Hasil penelitian ini menunjukkan bahwa film drama cinta dongeng memunculkan berbagai emosi dalam kisahnya dan ditutup dengan kebahagiaan. Penonton merasakan peranan katarsis, dimana rasa pembersihan jiwa dan emosinya muncul saat menonton film tersebut. Lalu, fantasi muncul dengan memposisikan diri penonton sebagai pemeran tersebut yang didukung dengan adanya simulasi. Dari fantasi, muncul rasa kepuasan yang menghadirkan sisi hiperealitas di dalam diri penonton, yaitu dengan mengimajinasikan dan menginginkan kisah cintanya. Bahkan ada yang mempraktekkan adegan-adegan dalam film drama cinta dongeng tersebut. Kehadiran hiperrelitas inilah yang membuat para penonton mencampur adukkan antara kenyataan dan imajinasi yang berujung pada suatu kebutuhan.
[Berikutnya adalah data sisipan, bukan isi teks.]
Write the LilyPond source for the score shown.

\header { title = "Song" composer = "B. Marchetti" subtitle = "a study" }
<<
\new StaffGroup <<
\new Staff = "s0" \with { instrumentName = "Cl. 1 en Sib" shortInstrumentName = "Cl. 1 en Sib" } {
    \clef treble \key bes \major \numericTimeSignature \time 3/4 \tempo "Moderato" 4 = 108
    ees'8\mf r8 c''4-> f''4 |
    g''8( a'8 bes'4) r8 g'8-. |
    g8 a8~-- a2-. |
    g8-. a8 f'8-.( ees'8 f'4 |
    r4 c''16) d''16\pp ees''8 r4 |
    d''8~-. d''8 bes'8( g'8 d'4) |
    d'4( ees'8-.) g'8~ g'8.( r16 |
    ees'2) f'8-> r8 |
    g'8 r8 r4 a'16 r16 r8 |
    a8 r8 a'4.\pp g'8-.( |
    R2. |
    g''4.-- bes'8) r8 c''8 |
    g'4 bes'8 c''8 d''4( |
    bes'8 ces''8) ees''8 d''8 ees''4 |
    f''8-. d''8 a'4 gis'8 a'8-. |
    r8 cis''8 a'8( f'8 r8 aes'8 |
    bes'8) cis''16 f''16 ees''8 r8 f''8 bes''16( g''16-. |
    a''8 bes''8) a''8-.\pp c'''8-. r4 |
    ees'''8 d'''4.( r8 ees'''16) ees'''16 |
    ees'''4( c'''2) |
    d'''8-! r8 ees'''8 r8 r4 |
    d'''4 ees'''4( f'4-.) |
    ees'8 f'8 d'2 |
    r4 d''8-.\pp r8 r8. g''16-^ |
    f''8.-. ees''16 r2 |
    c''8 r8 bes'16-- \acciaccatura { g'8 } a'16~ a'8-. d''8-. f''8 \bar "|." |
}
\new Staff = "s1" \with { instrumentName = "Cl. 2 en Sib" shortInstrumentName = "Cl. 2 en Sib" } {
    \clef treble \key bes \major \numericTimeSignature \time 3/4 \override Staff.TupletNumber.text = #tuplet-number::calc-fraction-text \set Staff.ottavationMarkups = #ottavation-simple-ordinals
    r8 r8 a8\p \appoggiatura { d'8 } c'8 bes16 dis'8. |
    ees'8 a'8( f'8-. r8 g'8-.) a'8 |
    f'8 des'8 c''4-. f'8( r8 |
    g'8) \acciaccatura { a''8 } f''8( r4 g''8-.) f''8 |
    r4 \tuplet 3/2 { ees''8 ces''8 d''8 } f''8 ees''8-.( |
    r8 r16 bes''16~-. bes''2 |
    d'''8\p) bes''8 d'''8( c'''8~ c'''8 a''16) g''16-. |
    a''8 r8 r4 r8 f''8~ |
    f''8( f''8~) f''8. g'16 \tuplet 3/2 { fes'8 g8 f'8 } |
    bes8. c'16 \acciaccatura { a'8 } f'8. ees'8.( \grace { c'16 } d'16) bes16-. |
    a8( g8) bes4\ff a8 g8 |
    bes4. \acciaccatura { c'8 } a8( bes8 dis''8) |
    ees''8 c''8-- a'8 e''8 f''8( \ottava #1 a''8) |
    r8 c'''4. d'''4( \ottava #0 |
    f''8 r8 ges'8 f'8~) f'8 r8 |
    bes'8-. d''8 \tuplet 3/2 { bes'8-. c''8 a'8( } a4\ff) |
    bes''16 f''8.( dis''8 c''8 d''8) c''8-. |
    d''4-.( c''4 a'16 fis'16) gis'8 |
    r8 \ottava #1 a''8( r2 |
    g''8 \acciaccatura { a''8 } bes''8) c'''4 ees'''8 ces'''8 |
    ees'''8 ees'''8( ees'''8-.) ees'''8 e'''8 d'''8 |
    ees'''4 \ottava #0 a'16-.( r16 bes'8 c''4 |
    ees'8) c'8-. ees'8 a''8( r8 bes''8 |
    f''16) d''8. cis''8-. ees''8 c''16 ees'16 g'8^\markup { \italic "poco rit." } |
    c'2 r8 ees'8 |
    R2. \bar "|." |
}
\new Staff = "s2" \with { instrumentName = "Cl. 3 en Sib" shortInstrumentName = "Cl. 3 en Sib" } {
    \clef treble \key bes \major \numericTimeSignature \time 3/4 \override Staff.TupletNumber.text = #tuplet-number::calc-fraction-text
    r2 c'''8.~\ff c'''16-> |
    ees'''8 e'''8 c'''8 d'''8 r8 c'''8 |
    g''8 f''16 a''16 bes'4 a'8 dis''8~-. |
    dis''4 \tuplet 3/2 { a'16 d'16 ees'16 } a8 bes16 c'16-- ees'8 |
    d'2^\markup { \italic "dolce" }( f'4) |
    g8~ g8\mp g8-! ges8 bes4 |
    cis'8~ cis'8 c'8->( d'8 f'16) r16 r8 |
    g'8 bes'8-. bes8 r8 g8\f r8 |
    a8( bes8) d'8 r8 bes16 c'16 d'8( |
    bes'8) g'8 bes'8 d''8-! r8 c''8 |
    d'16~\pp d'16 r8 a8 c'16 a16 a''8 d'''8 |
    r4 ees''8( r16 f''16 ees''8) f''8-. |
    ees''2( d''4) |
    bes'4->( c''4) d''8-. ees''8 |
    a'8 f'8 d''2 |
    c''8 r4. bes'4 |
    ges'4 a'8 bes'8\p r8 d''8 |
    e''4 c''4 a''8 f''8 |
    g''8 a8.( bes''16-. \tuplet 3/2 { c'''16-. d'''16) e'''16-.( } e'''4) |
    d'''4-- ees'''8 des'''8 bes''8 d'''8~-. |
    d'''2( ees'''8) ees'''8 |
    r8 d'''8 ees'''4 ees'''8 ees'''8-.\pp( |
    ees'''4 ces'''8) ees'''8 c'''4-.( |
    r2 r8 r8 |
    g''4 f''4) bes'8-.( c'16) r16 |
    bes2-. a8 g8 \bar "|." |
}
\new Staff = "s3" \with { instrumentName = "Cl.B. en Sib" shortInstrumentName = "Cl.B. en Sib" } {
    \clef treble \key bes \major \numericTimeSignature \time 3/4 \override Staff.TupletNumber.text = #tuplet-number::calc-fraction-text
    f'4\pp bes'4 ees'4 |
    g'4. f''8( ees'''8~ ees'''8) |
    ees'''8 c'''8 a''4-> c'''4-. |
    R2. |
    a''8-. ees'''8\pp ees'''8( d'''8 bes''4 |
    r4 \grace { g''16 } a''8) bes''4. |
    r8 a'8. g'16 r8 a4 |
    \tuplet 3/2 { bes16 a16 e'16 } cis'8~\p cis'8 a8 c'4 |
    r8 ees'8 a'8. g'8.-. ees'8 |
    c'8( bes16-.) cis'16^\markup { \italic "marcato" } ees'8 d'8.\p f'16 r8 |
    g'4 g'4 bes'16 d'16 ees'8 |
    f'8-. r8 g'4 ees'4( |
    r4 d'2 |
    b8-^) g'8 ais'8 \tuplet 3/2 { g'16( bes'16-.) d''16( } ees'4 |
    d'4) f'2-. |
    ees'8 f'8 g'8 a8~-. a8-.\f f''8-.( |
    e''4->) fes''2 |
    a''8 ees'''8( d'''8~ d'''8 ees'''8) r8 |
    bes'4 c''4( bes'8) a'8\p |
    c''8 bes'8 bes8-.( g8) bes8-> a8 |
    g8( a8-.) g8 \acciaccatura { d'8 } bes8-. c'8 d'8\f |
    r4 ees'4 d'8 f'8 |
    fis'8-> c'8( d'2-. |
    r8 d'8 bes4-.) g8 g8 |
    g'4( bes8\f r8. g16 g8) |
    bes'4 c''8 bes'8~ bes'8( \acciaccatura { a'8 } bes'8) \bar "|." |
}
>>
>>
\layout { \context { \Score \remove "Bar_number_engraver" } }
Drama of Fairy tale love movie vary in its stories from time to time, from childhood tale to movies which depict love life with its conflicts and happy ending struggle. This drama of fairy tale love movie has its own audience which mainly female. This research provide explanations about how the catharsis and hypereality process exists in audience's selves when they watch the drama of fairy tale love movie. This research uses qualitative approach and post constructivist paradigm.
This research results that, drama of fairy tale love movie bring out various emotions in their stories and end happily. Audieces experience chatarsis' role, where the purgation of their soul and emotion appear. Then, fantasy arise by positioningthe audience as the cast, which is supported by the simulation. Fantasy cause satisfaction which bring out hyperreality in audiences' selves, by imagining and wanting their own love story. Some audiences even act out the scenes from the film. The presence of hyperreality is what makes the audience confuses between reality and imagination that pointed to a need.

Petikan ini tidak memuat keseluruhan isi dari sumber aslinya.